Y al pasar el tiempo no llega, se demora y cuento los segundos. Un brazo robusto me coge por atrás, rodeando mi estómago y me hace girar rápidamente. Era ella, nuevamente, era ella justo delante de mí, hermoso sujeto, tenía los labios pintados y me besa en la boca, me besa, me besa, me besa en la boca, mordiéndome de vez en cuando el labio inferior y respiro su aliento y siento como sus labios arrastran la cremosidad del rouge por mi piel.
- Te quiero.- Le dije. Y él sólo sonrió.
Sacó un cigarro y me lo pasó. Lo detuve en mi mano y entonces comienza a darle chispa al encendedor y se acerca para prenderlo. Chupé el tabaco hasta que la llama agarrara independencia. Tosí.
- Nunca he fumado.- Le dije.
- No importa.
- ¿No te importa? ¿de verdad?
- Claro que no, nadie muere por fumar una sola vez.
- ¿Y por amar una sola vez?
- Tampoco.
Tampoco. Nadie muere de amor, nadie. Y todos vivimos por él, para buscarlo. Me mete la mano en el bolsillo del pantalón y comienza a mover su mano de arriba hacia abajo, luego pone su otra mano por debajo del pantalón sin desabrochar nada y siento como sus dedos se mueven libremente, apretando y agarrando, acariciando, con cariño, con soltura, con lentitud, con determinación, con determinación hasta perecer en su brazo, salivando y exhalando un aire tibio pronto a desaparecer entre la humareda capitalina. Se queda quieta y me habla de algo que olvidé.

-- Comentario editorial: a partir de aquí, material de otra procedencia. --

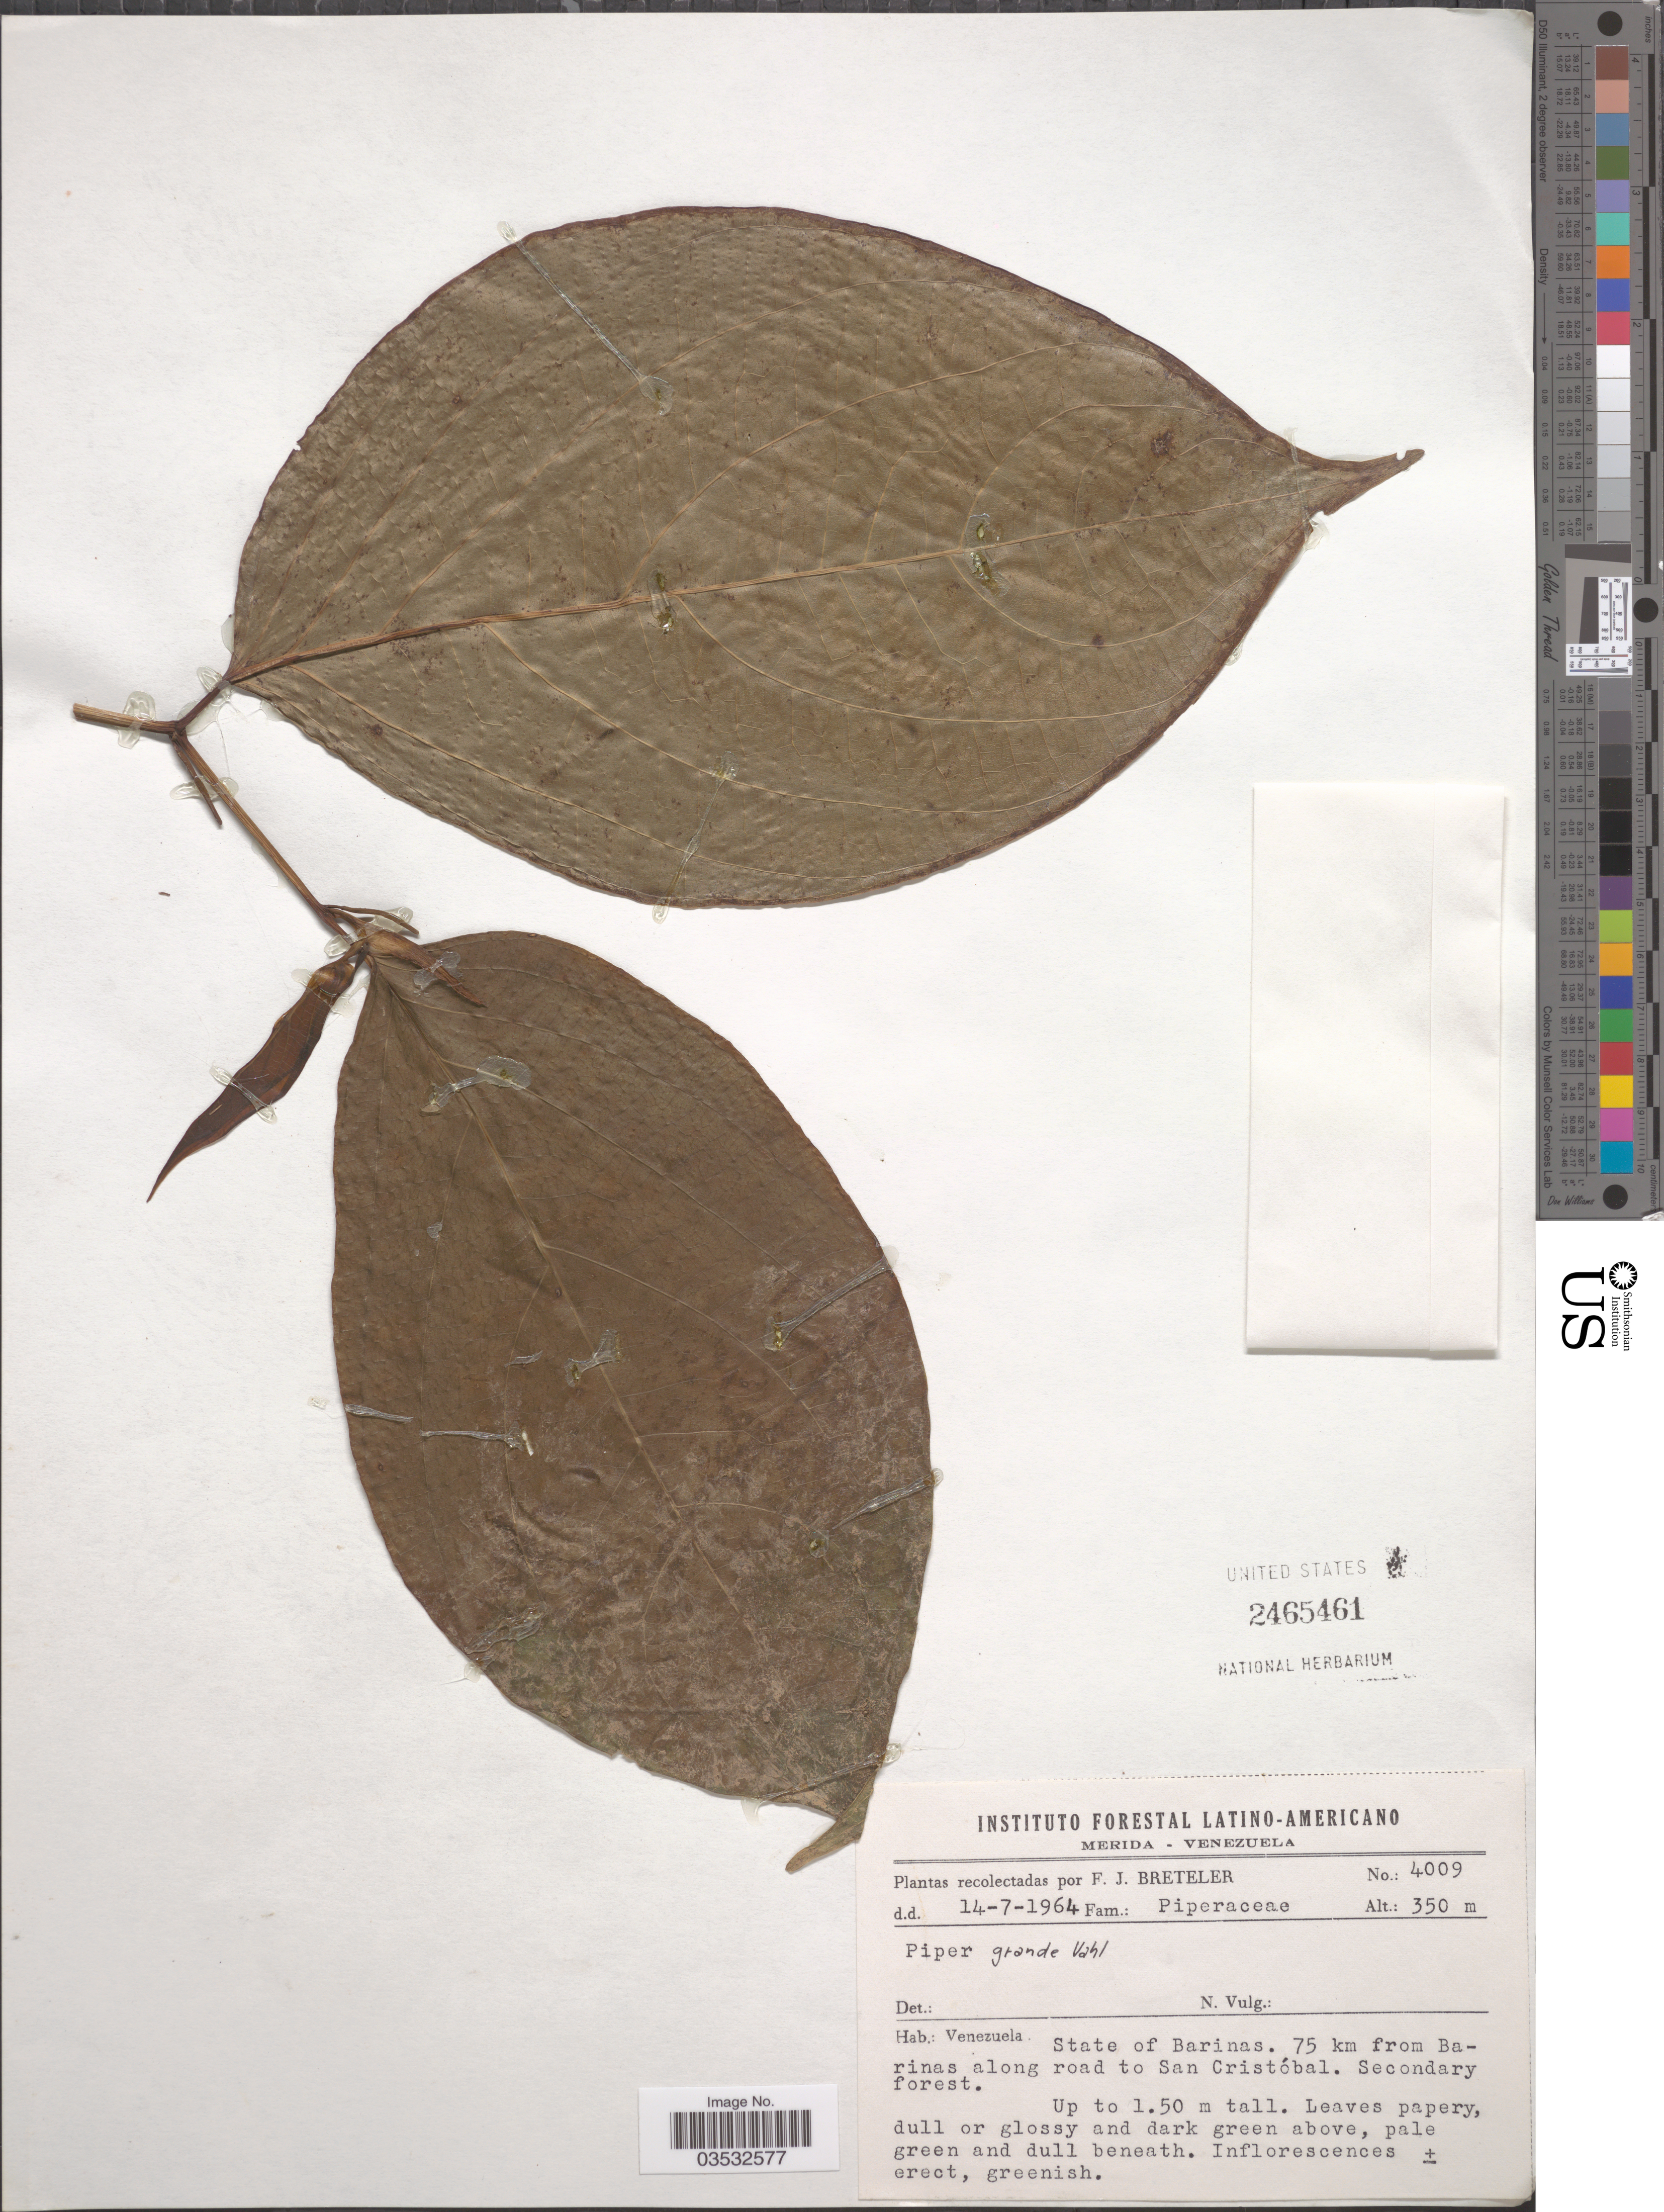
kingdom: Plantae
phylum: Tracheophyta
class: Magnoliopsida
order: Piperales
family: Piperaceae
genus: Piper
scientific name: Piper grande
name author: Vahl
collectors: F. J. Breteler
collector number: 4009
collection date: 1964-07-14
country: Venezuela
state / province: Barinas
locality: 75 km from Barinas along road to San Cristóbal.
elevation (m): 350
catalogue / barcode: US 2465461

Se empapa los labios de más rouge y vuelve a besarme. Y antes de recibirla en mi boca le dije que la quería. Le dije tantas cosas, recuerdo, que ya no importa tratar de repetirlas, estupideces idílicas, sandeces retóricas y huecas.
Y justo en el momento en que dejé de besarlo miré a mi costado y pude verme reflejado en la vitrina de una librería. Y entre las últimas novedades literarias, justo entre ellas, mi imagen apareció fantasmal, trasparente, hueca, repleta de color rojo, de aquella cremosidad grasa. Un cosmético esparcido por mi cuello, por el rostro en su plenitud. Y con mis manos traté de esparcir el rouge de manera homogénea hasta dejar de ser quien era, para volverme roja, para volverme rojo, para dejar de ser quien era.
Me solté el cabello y deje escapar una melena negra. Me Colgué de su cuello y reí con euforia. Era feliz.